Non aveva previsto un incontro tanto ravvicinato con il coronavirus durante la sua tournée statunitense. Tornata a casa anzitempo, Noam si è ritrovata nel ruolo di paziente (non troppo grave). Un'esperienza inattesa sotto molti punti di vista per questa giovane donna di spettacolo nata e cresciuta a Neve Shalom Wahat al-Salam, in Israele
«Un viaggio folle». Tre parole per definire la sua esperienza come paziente Covid-19. A sceglierle è Noam Shuster Eliassi, trentaduenne attrice comica e attivista israeliana che i lettori di Terrasanta.net già conoscono.

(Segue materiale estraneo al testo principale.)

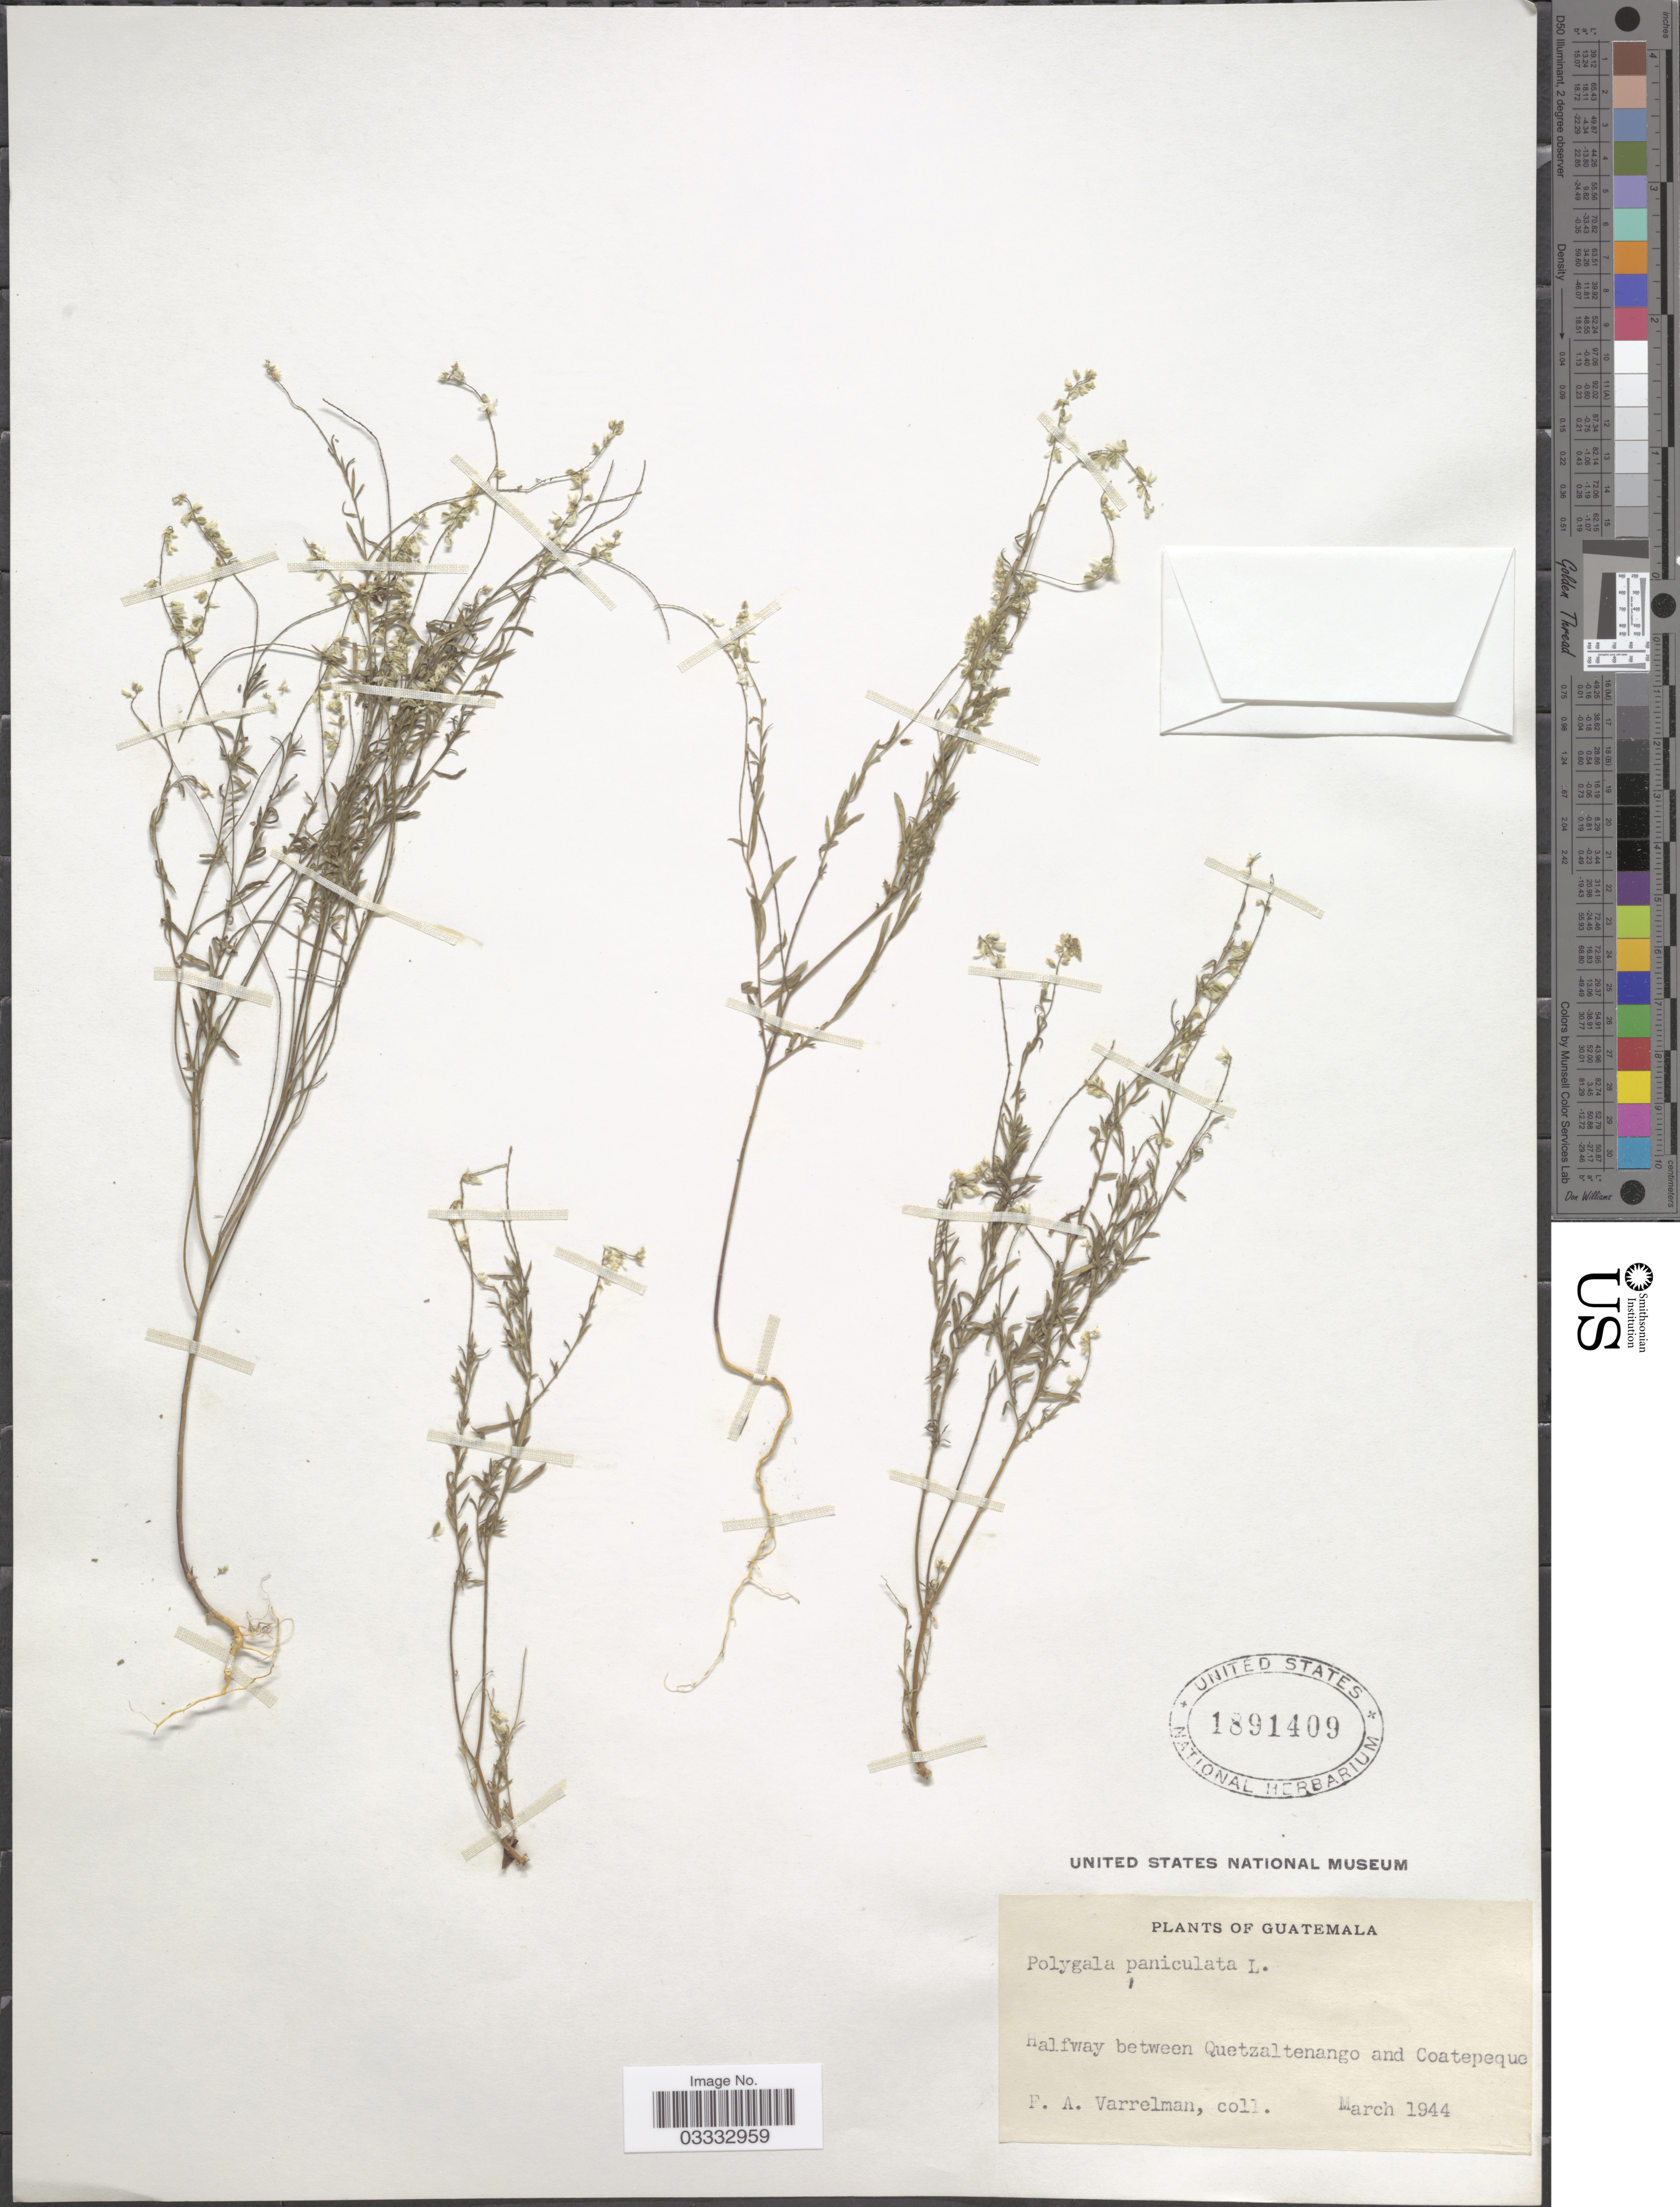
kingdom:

Nominata nel 2018 a Londra New Jewish Comedian of the Year e prima attrice ebrea a calcare, nello stesso anno, le scene del Palestine Comedy Festival, Noam, che si esibisce in ebraico, arabo e inglese, si muove da sempre con naturalezza tra il mondo ebraico e quello arabo. Cercando di «tenerli insieme».
Il suo viaggio nella malattia inizia ad aprile, al rientro in Israele dopo un periodo fitto di spettacoli e di eventi negli Stati Uniti. Dall’Università di Harvard al palcoscenico del Kennedy Center di Washington, in programma per maggio: un sogno realizzato e bruscamente interrotto dallo scoppio della pandemia.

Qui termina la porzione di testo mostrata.